We are often asked why Proton is based in Switzerland and whether there are real advantages to being a Swiss company. We believe there are several good reasons to call Switzerland home, and this article explains why.

Proton’s roots are in Proton Mail, which began at the European Organization for Nuclear Research (CERN) in Geneva, where many of our early team members worked together on particle physics experiments. Thus, Proton Mail was born in Switzerland back in 2014. When we investigated the legal considerations about where to establish our growing service, it became clear that Switzerland was in fact a hospitable location for a tech company focused on privacy.

Unless you host your servers on a boat in international waters, you will need to be under some legal jurisdiction. Choosing one is particularly important because, as the Lavabit example shows, local laws can have an existential impact on the service. Given that we serve users with highly sensitive privacy and security requirements from around the world, Switzerland, being outside of US and EU jurisdiction, has the advantage of being a neutral location.

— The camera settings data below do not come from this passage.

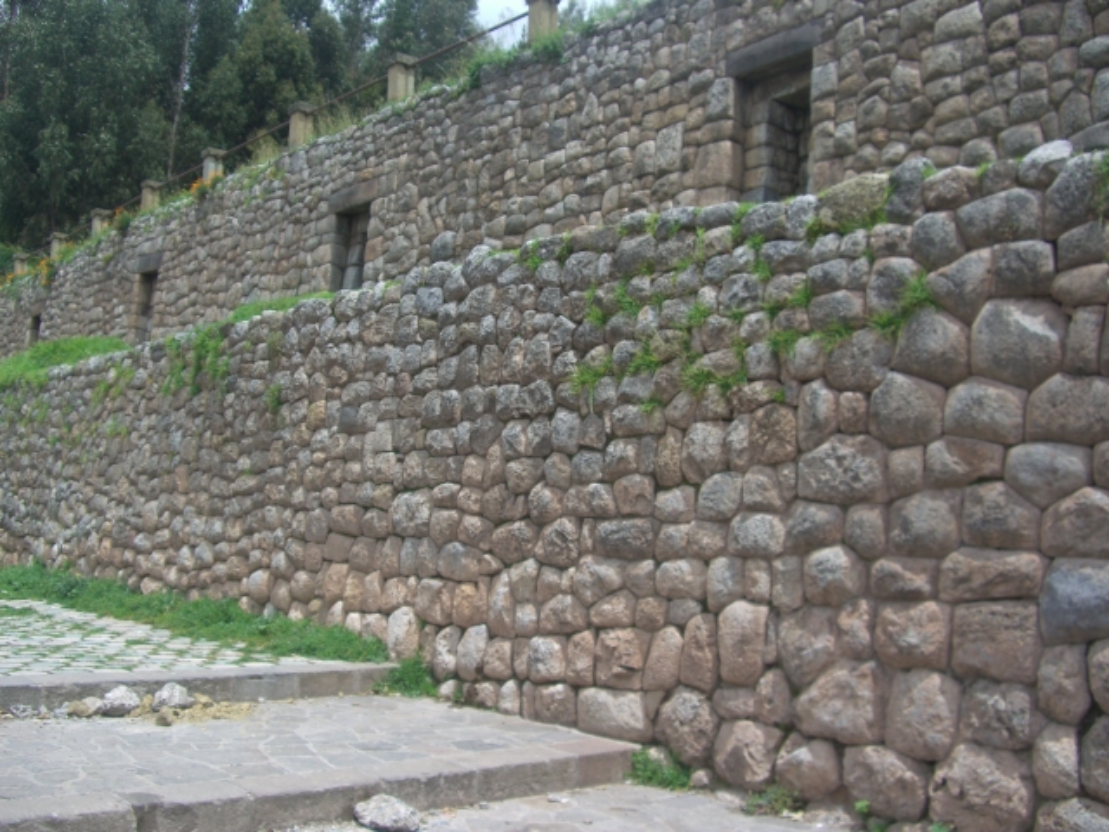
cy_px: 416
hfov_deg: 49.0
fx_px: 1217
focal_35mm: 38
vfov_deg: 37.7
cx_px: 554
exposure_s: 1/200
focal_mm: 7.9
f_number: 5.6
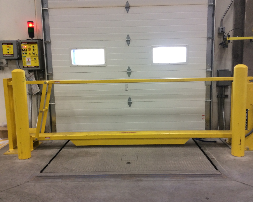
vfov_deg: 42.2
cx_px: 132
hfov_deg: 51.5
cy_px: 103
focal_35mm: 35
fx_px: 262
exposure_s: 1/24
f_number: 2.4
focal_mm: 3.3
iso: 50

Switzerland also has a long history of privacy and security, dating back over a century, and its laws are much more protective of individual privacy rights. In the US and EU, gag orders can be issued to prevent an individual from knowing they are being investigated or under surveillance. While these type of orders also exist in Switzerland, the prosecutors have an obligation to notify the target of surveillance, and the target has an opportunity to appeal in court. There are no such things as National Security Letters, and all surveillance requests must go through the courts. Furthermore, while Switzerland is party to international assistance treaties, such requests for information must hold up under Swiss law, which has much stricter privacy provisions.

Nearly every country in the world has laws governing lawful interception of electronic communications for law enforcement purposes. In Switzerland, these regulations are set out in the Swiss Federal Act on the Surveillance of Postal and Telecommunications Traffic (SPTT), which was last revised on March 18, 2018. While parts of the SPTT are still in dispute and subject to various legal challenges within Switzerland (including a challenge from Proton Mail), the present interpretation does not subject Proton Mail to any mandatory data retention directives; nor does it enforce upon us a full obligation to identify Proton Mail users. Moreover, as a Swiss company, Proton Mail also cannot be compelled to engage in bulk surveillance on behalf of US or Swiss intelligence agencies.

While Proton Mail benefits from strong legal protections within Switzerland, we have also built in technological safeguards against surveillance, such as utilizing end-to-end encryption. We do not possess the keys required to decrypt users’ emails. Even emails between non-Proton Mail accounts cannot be decrypted on our servers thanks to our use of zero-access encryption. As a result, even if Proton Mail was forced to turn over all our computer systems, email contents will continue to be encrypted. These technical safeguards are the strongest privacy protections because unlike national laws, the laws of mathematics cannot be changed or altered.

We believe comprehensive security can only be achieved through a combination of technology and legal protections, and Switzerland provides the optimal combination of both. Because of Switzerland’s advanced IT infrastructure and its unique legal environment, Proton Mail can deliver a service that is both reliable and secure.